INSTRUCTION:
Write out the full set of records below exactly.

Page-level text extractions:
=== Section Start ===

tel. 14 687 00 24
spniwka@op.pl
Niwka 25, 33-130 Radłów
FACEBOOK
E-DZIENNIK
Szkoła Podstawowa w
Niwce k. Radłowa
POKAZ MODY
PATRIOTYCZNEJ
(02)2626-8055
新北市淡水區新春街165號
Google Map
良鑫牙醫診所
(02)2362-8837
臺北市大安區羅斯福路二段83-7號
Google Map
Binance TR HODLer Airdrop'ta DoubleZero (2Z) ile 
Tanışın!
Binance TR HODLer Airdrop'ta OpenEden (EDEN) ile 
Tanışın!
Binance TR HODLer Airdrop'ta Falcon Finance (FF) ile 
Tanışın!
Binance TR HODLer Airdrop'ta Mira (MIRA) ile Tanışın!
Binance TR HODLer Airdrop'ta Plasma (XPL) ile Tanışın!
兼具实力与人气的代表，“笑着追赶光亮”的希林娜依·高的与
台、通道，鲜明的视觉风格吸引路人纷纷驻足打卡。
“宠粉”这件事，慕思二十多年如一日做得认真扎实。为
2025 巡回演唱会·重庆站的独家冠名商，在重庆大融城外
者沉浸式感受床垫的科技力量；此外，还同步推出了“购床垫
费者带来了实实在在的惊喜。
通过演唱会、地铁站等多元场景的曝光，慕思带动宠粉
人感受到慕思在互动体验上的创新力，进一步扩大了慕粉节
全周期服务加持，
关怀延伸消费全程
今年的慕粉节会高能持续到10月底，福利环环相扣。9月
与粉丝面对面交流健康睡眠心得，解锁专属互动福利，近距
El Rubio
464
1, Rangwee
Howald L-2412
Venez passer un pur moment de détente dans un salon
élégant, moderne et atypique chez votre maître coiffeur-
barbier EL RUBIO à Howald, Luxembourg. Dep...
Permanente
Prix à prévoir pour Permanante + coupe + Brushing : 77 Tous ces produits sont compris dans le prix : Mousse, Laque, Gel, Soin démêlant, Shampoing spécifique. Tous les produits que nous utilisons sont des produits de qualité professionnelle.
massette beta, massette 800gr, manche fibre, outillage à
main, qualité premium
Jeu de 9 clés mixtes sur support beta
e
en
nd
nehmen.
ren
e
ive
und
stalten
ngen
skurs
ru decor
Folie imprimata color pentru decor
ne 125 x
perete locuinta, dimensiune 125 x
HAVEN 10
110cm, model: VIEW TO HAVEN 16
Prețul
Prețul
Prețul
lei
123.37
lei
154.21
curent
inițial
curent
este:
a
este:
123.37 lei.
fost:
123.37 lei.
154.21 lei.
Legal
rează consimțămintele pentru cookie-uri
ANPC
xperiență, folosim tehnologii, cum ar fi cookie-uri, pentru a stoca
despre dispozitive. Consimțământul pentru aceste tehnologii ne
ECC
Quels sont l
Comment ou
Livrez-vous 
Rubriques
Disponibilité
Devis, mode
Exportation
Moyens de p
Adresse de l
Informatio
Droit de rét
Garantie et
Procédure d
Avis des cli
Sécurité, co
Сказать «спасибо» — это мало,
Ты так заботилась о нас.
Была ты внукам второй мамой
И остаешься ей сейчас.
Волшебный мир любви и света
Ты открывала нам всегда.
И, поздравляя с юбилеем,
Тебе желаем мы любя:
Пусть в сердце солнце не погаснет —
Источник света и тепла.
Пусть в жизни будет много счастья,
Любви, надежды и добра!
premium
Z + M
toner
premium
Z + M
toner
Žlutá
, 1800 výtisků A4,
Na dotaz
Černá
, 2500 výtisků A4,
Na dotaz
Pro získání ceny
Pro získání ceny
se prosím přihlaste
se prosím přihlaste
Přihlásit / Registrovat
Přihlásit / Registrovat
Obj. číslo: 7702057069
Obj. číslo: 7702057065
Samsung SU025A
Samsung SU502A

=== Section End ===

OUTPUT FOR THIS TASK:
tel. 14 687 00 24
spniwka@op.pl
Niwka 25, 33-130 Radłów
FACEBOOK
E-DZIENNIK
Szkoła Podstawowa w
Niwce k. Radłowa
POKAZ MODY
PATRIOTYCZNEJ
(02)2626-8055
新北市淡水區新春街165號
Google Map
良鑫牙醫診所
(02)2362-8837
臺北市大安區羅斯福路二段83-7號
Google Map
Binance TR HODLer Airdrop'ta DoubleZero (2Z) ile 
Tanışın!
Binance TR HODLer Airdrop'ta OpenEden (EDEN) ile 
Tanışın!
Binance TR HODLer Airdrop'ta Falcon Finance (FF) ile 
Tanışın!
Binance TR HODLer Airdrop'ta Mira (MIRA) ile Tanışın!
Binance TR HODLer Airdrop'ta Plasma (XPL) ile Tanışın!
兼具实力与人气的代表，“笑着追赶光亮”的希林娜依·高的与
台、通道，鲜明的视觉风格吸引路人纷纷驻足打卡。
“宠粉”这件事，慕思二十多年如一日做得认真扎实。为
2025 巡回演唱会·重庆站的独家冠名商，在重庆大融城外
者沉浸式感受床垫的科技力量；此外，还同步推出了“购床垫
费者带来了实实在在的惊喜。
通过演唱会、地铁站等多元场景的曝光，慕思带动宠粉
人感受到慕思在互动体验上的创新力，进一步扩大了慕粉节
全周期服务加持，
关怀延伸消费全程
今年的慕粉节会高能持续到10月底，福利环环相扣。9月
与粉丝面对面交流健康睡眠心得，解锁专属互动福利，近距
El Rubio
464
1, Rangwee
Howald L-2412
Venez passer un pur moment de détente dans un salon
élégant, moderne et atypique chez votre maître coiffeur-
barbier EL RUBIO à Howald, Luxembourg. Dep...
Permanente
Prix à prévoir pour Permanante + coupe + Brushing : 77 Tous ces produits sont compris dans le prix : Mousse, Laque, Gel, Soin démêlant, Shampoing spécifique. Tous les produits que nous utilisons sont des produits de qualité professionnelle.
massette beta, massette 800gr, manche fibre, outillage à
main, qualité premium
Jeu de 9 clés mixtes sur support beta
e
en
nd
nehmen.
ren
e
ive
und
stalten
ngen
skurs
ru decor
Folie imprimata color pentru decor
ne 125 x
perete locuinta, dimensiune 125 x
HAVEN 10
110cm, model: VIEW TO HAVEN 16
Prețul
Prețul
Prețul
lei
123.37
lei
154.21
curent
inițial
curent
este:
a
este:
123.37 lei.
fost:
123.37 lei.
154.21 lei.
Legal
rează consimțămintele pentru cookie-uri
ANPC
xperiență, folosim tehnologii, cum ar fi cookie-uri, pentru a stoca
despre dispozitive. Consimțământul pentru aceste tehnologii ne
ECC
Quels sont l
Comment ou
Livrez-vous 
Rubriques
Disponibilité
Devis, mode
Exportation
Moyens de p
Adresse de l
Informatio
Droit de rét
Garantie et
Procédure d
Avis des cli
Sécurité, co
Сказать «спасибо» — это мало,
Ты так заботилась о нас.
Была ты внукам второй мамой
И остаешься ей сейчас.
Волшебный мир любви и света
Ты открывала нам всегда.
И, поздравляя с юбилеем,
Тебе желаем мы любя:
Пусть в сердце солнце не погаснет —
Источник света и тепла.
Пусть в жизни будет много счастья,
Любви, надежды и добра!
premium
Z + M
toner
premium
Z + M
toner
Žlutá
, 1800 výtisků A4,
Na dotaz
Černá
, 2500 výtisků A4,
Na dotaz
Pro získání ceny
Pro získání ceny
se prosím přihlaste
se prosím přihlaste
Přihlásit / Registrovat
Přihlásit / Registrovat
Obj. číslo: 7702057069
Obj. číslo: 7702057065
Samsung SU025A
Samsung SU502A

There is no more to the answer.